[EXERCISE]
Lay out every line of the entries below as one numbered list, skipping any blank lines.

[Extracted records]
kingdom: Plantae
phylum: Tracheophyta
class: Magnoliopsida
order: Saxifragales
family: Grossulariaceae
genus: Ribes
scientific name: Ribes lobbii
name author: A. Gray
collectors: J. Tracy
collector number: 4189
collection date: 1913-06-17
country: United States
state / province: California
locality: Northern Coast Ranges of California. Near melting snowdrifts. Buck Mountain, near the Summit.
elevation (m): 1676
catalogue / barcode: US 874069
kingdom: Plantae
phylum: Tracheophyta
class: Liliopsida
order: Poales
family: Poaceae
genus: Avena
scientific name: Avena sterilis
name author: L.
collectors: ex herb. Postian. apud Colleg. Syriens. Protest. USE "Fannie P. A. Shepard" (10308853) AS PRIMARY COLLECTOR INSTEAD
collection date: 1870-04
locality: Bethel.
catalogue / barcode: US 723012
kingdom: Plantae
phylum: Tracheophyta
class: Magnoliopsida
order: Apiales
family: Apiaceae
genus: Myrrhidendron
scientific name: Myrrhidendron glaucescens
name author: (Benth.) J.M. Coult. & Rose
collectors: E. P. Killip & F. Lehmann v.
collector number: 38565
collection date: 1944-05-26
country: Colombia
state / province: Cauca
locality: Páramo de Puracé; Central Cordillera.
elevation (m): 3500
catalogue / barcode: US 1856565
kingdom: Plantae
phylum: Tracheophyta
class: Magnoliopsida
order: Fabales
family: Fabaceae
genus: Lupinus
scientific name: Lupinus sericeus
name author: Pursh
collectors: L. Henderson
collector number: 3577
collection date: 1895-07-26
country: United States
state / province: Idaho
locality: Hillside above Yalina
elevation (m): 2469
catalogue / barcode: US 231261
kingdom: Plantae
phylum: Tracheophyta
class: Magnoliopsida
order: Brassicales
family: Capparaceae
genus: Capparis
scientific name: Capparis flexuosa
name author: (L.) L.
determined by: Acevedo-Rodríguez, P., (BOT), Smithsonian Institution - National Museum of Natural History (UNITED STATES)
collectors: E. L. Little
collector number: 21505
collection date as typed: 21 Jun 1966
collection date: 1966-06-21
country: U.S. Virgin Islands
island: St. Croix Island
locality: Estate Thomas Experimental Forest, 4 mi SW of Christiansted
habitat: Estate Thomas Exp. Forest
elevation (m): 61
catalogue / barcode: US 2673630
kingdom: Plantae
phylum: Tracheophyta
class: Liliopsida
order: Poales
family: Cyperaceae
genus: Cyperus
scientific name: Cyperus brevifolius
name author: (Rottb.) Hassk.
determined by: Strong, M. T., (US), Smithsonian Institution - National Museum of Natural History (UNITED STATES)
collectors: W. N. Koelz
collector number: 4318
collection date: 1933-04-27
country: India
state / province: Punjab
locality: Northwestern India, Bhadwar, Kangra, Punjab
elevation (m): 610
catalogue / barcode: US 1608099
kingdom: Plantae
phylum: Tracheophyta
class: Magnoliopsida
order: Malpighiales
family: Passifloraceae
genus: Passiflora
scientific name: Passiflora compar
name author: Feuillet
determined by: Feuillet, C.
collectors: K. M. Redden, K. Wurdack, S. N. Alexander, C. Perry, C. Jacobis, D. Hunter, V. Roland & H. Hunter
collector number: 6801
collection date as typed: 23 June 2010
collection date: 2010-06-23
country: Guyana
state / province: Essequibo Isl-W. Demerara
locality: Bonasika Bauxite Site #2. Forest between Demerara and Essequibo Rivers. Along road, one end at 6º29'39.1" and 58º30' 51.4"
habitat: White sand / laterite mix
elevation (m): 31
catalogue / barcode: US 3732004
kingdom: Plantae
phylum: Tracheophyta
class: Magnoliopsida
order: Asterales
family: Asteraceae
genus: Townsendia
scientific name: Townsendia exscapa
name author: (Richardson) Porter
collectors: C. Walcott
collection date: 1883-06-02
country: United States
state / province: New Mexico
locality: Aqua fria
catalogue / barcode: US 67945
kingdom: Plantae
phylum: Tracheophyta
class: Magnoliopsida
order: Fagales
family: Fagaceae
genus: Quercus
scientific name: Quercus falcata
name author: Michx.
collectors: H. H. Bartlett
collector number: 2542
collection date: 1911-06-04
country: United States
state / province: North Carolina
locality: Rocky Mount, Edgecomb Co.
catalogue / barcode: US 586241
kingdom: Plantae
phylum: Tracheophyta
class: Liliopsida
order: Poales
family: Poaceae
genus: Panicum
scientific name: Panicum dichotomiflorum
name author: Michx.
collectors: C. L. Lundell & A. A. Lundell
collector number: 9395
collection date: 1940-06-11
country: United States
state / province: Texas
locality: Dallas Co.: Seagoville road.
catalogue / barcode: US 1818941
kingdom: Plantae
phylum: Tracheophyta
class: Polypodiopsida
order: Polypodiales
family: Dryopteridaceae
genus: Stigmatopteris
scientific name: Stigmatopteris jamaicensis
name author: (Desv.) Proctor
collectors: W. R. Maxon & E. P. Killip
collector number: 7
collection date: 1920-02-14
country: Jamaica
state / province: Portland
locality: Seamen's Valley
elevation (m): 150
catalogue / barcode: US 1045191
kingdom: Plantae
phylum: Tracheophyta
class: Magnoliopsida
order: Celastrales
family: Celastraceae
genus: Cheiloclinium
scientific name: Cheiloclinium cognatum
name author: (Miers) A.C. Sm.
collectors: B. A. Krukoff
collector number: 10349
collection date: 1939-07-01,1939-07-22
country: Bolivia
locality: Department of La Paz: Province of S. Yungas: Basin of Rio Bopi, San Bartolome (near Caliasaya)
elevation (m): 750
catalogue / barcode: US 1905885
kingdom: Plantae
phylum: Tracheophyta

[RESULT OF THE EXERCISE]
1. kingdom: Plantae
2. phylum: Tracheophyta
3. class: Magnoliopsida
4. order: Saxifragales
5. family: Grossulariaceae
6. genus: Ribes
7. scientific name: Ribes lobbii
8. name author: A. Gray
9. collectors: J. Tracy
10. collector number: 4189
11. collection date: 1913-06-17
12. country: United States
13. state / province: California
14. locality: Northern Coast Ranges of California. Near melting snowdrifts. Buck Mountain, near the Summit.
15. elevation (m): 1676
16. catalogue / barcode: US 874069
17. kingdom: Plantae
18. phylum: Tracheophyta
19. class: Liliopsida
20. order: Poales
21. family: Poaceae
22. genus: Avena
23. scientific name: Avena sterilis
24. name author: L.
25. collectors: ex herb. Postian. apud Colleg. Syriens. Protest. USE "Fannie P. A. Shepard" (10308853) AS PRIMARY COLLECTOR INSTEAD
26. collection date: 1870-04
27. locality: Bethel.
28. catalogue / barcode: US 723012
29. kingdom: Plantae
30. phylum: Tracheophyta
31. class: Magnoliopsida
32. order: Apiales
33. family: Apiaceae
34. genus: Myrrhidendron
35. scientific name: Myrrhidendron glaucescens
36. name author: (Benth.) J.M. Coult. & Rose
37. collectors: E. P. Killip & F. Lehmann v.
38. collector number: 38565
39. collection date: 1944-05-26
40. country: Colombia
41. state / province: Cauca
42. locality: Páramo de Puracé; Central Cordillera.
43. elevation (m): 3500
44. catalogue / barcode: US 1856565
45. kingdom: Plantae
46. phylum: Tracheophyta
47. class: Magnoliopsida
48. order: Fabales
49. family: Fabaceae
50. genus: Lupinus
51. scientific name: Lupinus sericeus
52. name author: Pursh
53. collectors: L. Henderson
54. collector number: 3577
55. collection date: 1895-07-26
56. country: United States
57. state / province: Idaho
58. locality: Hillside above Yalina
59. elevation (m): 2469
60. catalogue / barcode: US 231261
61. kingdom: Plantae
62. phylum: Tracheophyta
63. class: Magnoliopsida
64. order: Brassicales
65. family: Capparaceae
66. genus: Capparis
67. scientific name: Capparis flexuosa
68. name author: (L.) L.
69. determined by: Acevedo-Rodríguez, P., (BOT), Smithsonian Institution - National Museum of Natural History (UNITED STATES)
70. collectors: E. L. Little
71. collector number: 21505
72. collection date as typed: 21 Jun 1966
73. collection date: 1966-06-21
74. country: U.S. Virgin Islands
75. island: St. Croix Island
76. locality: Estate Thomas Experimental Forest, 4 mi SW of Christiansted
77. habitat: Estate Thomas Exp. Forest
78. elevation (m): 61
79. catalogue / barcode: US 2673630
80. kingdom: Plantae
81. phylum: Tracheophyta
82. class: Liliopsida
83. order: Poales
84. family: Cyperaceae
85. genus: Cyperus
86. scientific name: Cyperus brevifolius
87. name author: (Rottb.) Hassk.
88. determined by: Strong, M. T., (US), Smithsonian Institution - National Museum of Natural History (UNITED STATES)
89. collectors: W. N. Koelz
90. collector number: 4318
91. collection date: 1933-04-27
92. country: India
93. state / province: Punjab
94. locality: Northwestern India, Bhadwar, Kangra, Punjab
95. elevation (m): 610
96. catalogue / barcode: US 1608099
97. kingdom: Plantae
98. phylum: Tracheophyta
99. class: Magnoliopsida
100. order: Malpighiales
101. family: Passifloraceae
102. genus: Passiflora
103. scientific name: Passiflora compar
104. name author: Feuillet
105. determined by: Feuillet, C.
106. collectors: K. M. Redden, K. Wurdack, S. N. Alexander, C. Perry, C. Jacobis, D. Hunter, V. Roland & H. Hunter
107. collector number: 6801
108. collection date as typed: 23 June 2010
109. collection date: 2010-06-23
110. country: Guyana
111. state / province: Essequibo Isl-W. Demerara
112. locality: Bonasika Bauxite Site #2. Forest between Demerara and Essequibo Rivers. Along road, one end at 6º29'39.1" and 58º30' 51.4"
113. habitat: White sand / laterite mix
114. elevation (m): 31
115. catalogue / barcode: US 3732004
116. kingdom: Plantae
117. phylum: Tracheophyta
118. class: Magnoliopsida
119. order: Asterales
120. family: Asteraceae
121. genus: Townsendia
122. scientific name: Townsendia exscapa
123. name author: (Richardson) Porter
124. collectors: C. Walcott
125. collection date: 1883-06-02
126. country: United States
127. state / province: New Mexico
128. locality: Aqua fria
129. catalogue / barcode: US 67945
130. kingdom: Plantae
131. phylum: Tracheophyta
132. class: Magnoliopsida
133. order: Fagales
134. family: Fagaceae
135. genus: Quercus
136. scientific name: Quercus falcata
137. name author: Michx.
138. collectors: H. H. Bartlett
139. collector number: 2542
140. collection date: 1911-06-04
141. country: United States
142. state / province: North Carolina
143. locality: Rocky Mount, Edgecomb Co.
144. catalogue / barcode: US 586241
145. kingdom: Plantae
146. phylum: Tracheophyta
147. class: Liliopsida
148. order: Poales
149. family: Poaceae
150. genus: Panicum
151. scientific name: Panicum dichotomiflorum
152. name author: Michx.
153. collectors: C. L. Lundell & A. A. Lundell
154. collector number: 9395
155. collection date: 1940-06-11
156. country: United States
157. state / province: Texas
158. locality: Dallas Co.: Seagoville road.
159. catalogue / barcode: US 1818941
160. kingdom: Plantae
161. phylum: Tracheophyta
162. class: Polypodiopsida
163. order: Polypodiales
164. family: Dryopteridaceae
165. genus: Stigmatopteris
166. scientific name: Stigmatopteris jamaicensis
167. name author: (Desv.) Proctor
168. collectors: W. R. Maxon & E. P. Killip
169. collector number: 7
170. collection date: 1920-02-14
171. country: Jamaica
172. state / province: Portland
173. locality: Seamen's Valley
174. elevation (m): 150
175. catalogue / barcode: US 1045191
176. kingdom: Plantae
177. phylum: Tracheophyta
178. class: Magnoliopsida
179. order: Celastrales
180. family: Celastraceae
181. genus: Cheiloclinium
182. scientific name: Cheiloclinium cognatum
183. name author: (Miers) A.C. Sm.
184. collectors: B. A. Krukoff
185. collector number: 10349
186. collection date: 1939-07-01,1939-07-22
187. country: Bolivia
188. locality: Department of La Paz: Province of S. Yungas: Basin of Rio Bopi, San Bartolome (near Caliasaya)
189. elevation (m): 750
190. catalogue / barcode: US 1905885
191. kingdom: Plantae
192. phylum: Tracheophyta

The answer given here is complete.